The FAA approved a plan that it had screened, studied, chose,
and modified—a plan that it concedes substantially burdens
petitioners’ religious exercise. Such actions, no less than the
actions by the Government in pre-Smith cases, entitle
petitioners to the protection of RFRA and require us to review
the FAA’s actions through the lens of strict scrutiny.

     Under RFRA’s strict scrutiny test, the government must
demonstrate a “compelling governmental interest,” and use
the “least restrictive means” of furthering that interest. 42
U.S.C. § 2000bb-1(a), (b). Here, the FAA advances two
compelling interests: delay reduction and increased capacity.
The FAA claims that its “Preferred Alternative,” which
requires the relocation of St. Johannes Cemetery, would
produce the greatest delay reduction and increased capacity.
Petitioners proffered several alternatives that they claim
would achieve those same interests while saving St. Johannes
Cemetery. For example, they argued that shifting one runway
350 feet would preserve the cemetery and still achieve the
FAA’s objectives.

     Under the demands of strict scrutiny, when “a plausible,
least restrictive alternative is offered . . . , it is the
Government’s obligation to prove that the alternative will be
ineffective to achieve its goals.” United States v. Playboy
Entm’t Group, 529 U.S. 803, 816 (2000). “A governmental
body that imposes a ‘substantial’ burden on a religious
practice must demonstrate, and not just assert, that the
[decision] at issue is the least restrictive means of achieving a
compelling governmental interest.” O’Bryan v. Bureau of
Prisons, 349 F.3d 399, 401 (7th Cir. 2003).

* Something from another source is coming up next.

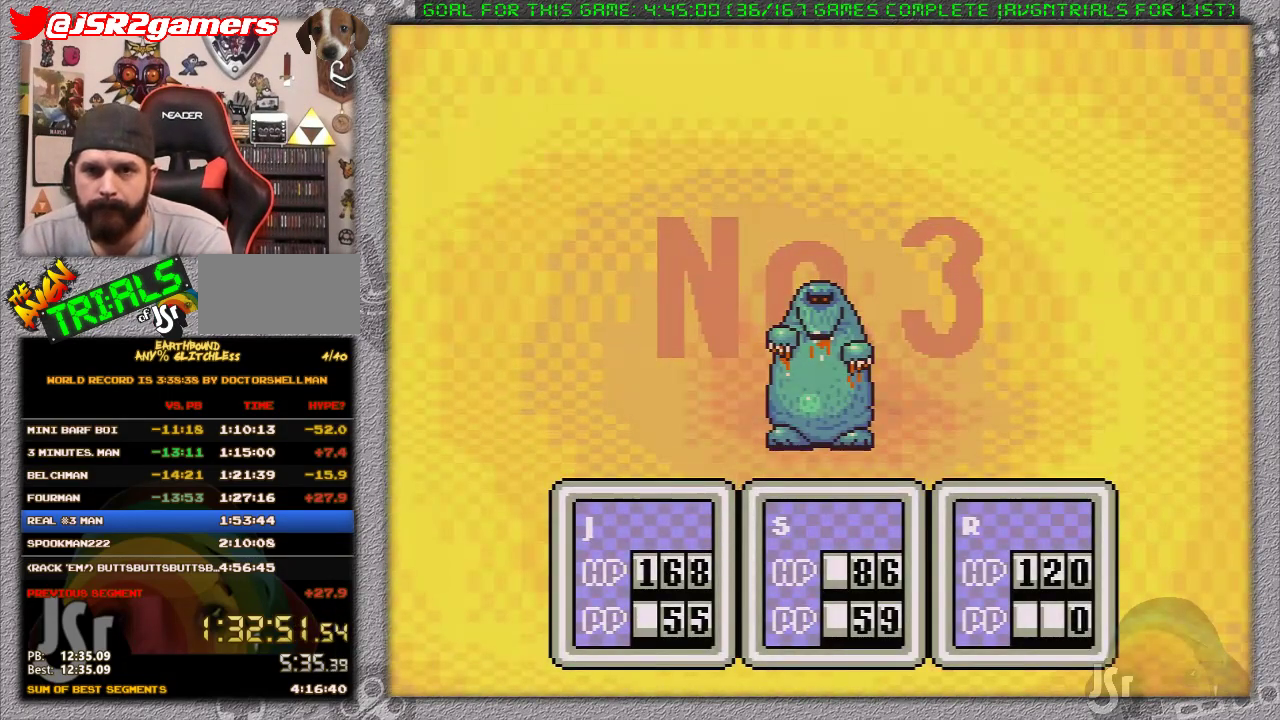
{"buttons": ["A"], "events": [[83, "DPAD_DOWN", "down"], [150, "A", "down"], [183, "DPAD_DOWN", "up"], [300, "A", "up"], [467, "A", "down"]]}
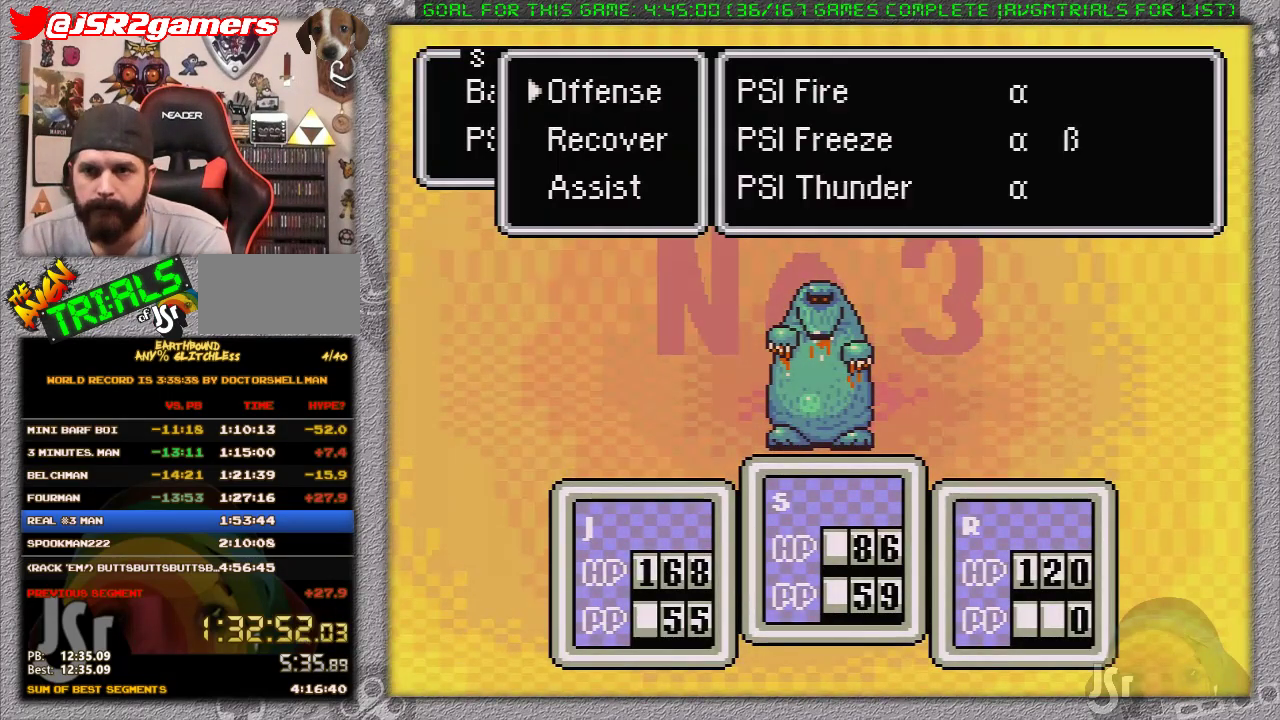
{"buttons": ["DPAD_RIGHT"], "events": [[117, "A", "up"], [267, "DPAD_DOWN", "down"], [333, "DPAD_DOWN", "up"], [450, "DPAD_RIGHT", "down"]]}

    The FAA offered only conclusory responses to
                              9

petitioners’ proposed alternatives. The FAA, however, must
“show with . . . particularity how its admittedly strong
interest[s] . . . would be adversely affected by” the various
alternatives that would spare St. Johannes Cemetery from
relocation. See Yoder, 406 U.S. at 236 (emphasis added).
Without such a showing, we cannot determine if any of these
alternatives are a less restrictive means of satisfying the
FAA’s compelling interests. Thus, I would remand this case
to the FAA to make such a showing.

     Today, the majority holds that a federal agency’s intense
involvement in a plan that substantially burdens religious
exercise does not create a burden recognizable under RFRA.
I find it difficult to reconcile this outcome with either the
plain language of RFRA or the free exercise jurisprudence
that guides its interpretation. In enacting RFRA, Congress
intended to reach “all cases where free exercise of religion is
substantially burdened” by the Federal Government, 42
U.S.C. § 2000bb(b)(1) (emphasis added), with the purpose of
“restor[ing] the compelling interest test” established in
Sherbert and Yoder, id. The majority’s holding today
improperly narrows the reach and frustrates the purpose of
RFRA. Accordingly, I respectfully dissent from Part II of the
Court’s opinion but otherwise concur.